There is no reason that a § 1983
takings claim against a city should be subject to a limitations
period shorter or longer than a takings claim against a state.
A § 1983 claim is subject to Hawaii’s two-year tort statute.
See Pele Def. Fund v. Paty, 73 Haw. 578, 595, 837 P.2d 1247,
1259 (1992).
A federal takings claim, whether brought under
§ 1983 or directly under the Constitution, should be subject to
the same limitations period.
Pursuant to Haw. Rev. Stat. § 657-7, personal injury
actions are subject to a two-year limitations period.
That
statute provides, “Actions for the recovery of compensation for
damage or injury to persons or property shall be instituted
within two years after the cause of action accrued, and not
after, except as provided in section 657-13.”
This “general
personal injury” provision applies to § 1983 actions.
Pascual
v. Matsumura, 165 F. Supp. 2d 1149, 1151 (D. Haw. 2001); see
also Pele Def. Fund, 73 Haw. at 595, 837 P.2d at 1259 (“We hold
that the two-year statute of limitations set forth in HRS § 6577 governs § 1983 actions.”).
It therefore follows that this
20
general personal injury statute of limitations applies to
actions brought against a state for an alleged taking.

********

* AIM A
Quote everything from "There is no" down to "two-year limitations period." in the passage on limitations periods for takings claims.
* AIM B
List every full reporter citation in the passage on limitations periods for takings claims that gives a volume, a reporter, and a first page, leaving out the pinpoint citations written with "at".

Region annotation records
********

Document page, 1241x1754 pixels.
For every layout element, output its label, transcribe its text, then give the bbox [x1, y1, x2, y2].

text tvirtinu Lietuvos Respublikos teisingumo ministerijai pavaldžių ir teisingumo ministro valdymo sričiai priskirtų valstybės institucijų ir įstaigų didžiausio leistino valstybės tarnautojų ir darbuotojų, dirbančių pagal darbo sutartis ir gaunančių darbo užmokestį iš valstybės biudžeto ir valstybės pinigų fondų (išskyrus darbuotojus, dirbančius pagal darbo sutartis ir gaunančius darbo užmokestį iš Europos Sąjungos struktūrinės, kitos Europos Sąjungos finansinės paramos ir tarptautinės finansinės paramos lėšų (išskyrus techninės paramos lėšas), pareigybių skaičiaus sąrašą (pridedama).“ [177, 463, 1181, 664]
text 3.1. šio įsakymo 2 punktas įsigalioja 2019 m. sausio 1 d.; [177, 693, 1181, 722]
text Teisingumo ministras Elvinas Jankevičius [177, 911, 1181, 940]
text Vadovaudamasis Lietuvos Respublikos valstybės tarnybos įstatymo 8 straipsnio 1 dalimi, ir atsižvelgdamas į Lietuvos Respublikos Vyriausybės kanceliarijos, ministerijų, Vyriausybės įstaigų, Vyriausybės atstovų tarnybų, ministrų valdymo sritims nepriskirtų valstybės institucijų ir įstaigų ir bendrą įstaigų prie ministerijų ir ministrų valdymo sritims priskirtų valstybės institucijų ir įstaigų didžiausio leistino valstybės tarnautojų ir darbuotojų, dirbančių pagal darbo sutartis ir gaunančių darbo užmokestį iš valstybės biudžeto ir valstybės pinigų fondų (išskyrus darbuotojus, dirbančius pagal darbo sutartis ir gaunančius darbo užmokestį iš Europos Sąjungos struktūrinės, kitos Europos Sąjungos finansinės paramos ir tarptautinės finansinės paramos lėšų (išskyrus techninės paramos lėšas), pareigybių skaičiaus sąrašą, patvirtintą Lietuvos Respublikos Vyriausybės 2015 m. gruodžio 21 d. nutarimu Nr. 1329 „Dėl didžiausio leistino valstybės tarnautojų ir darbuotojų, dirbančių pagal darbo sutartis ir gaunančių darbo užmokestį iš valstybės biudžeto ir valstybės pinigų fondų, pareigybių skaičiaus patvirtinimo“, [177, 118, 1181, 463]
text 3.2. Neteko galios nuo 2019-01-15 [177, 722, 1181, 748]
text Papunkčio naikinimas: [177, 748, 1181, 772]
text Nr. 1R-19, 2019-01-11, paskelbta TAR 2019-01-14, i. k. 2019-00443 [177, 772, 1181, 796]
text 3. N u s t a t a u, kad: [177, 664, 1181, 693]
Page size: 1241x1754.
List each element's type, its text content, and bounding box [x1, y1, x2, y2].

********

* TASK RESPONSE A
There is no reason that a § 1983
takings claim against a city should be subject to a limitations
period shorter or longer than a takings claim against a state.
A § 1983 claim is subject to Hawaii’s two-year tort statute.
See Pele Def. Fund v. Paty, 73 Haw. 578, 595, 837 P.2d 1247,
1259 (1992).
A federal takings claim, whether brought under
§ 1983 or directly under the Constitution, should be subject to
the same limitations period.
Pursuant to Haw. Rev. Stat. § 657-7, personal injury
actions are subject to a two-year limitations period.

* TASK RESPONSE B
73 Haw. 578
837 P.2d 1247
165 F. Supp. 2d 1149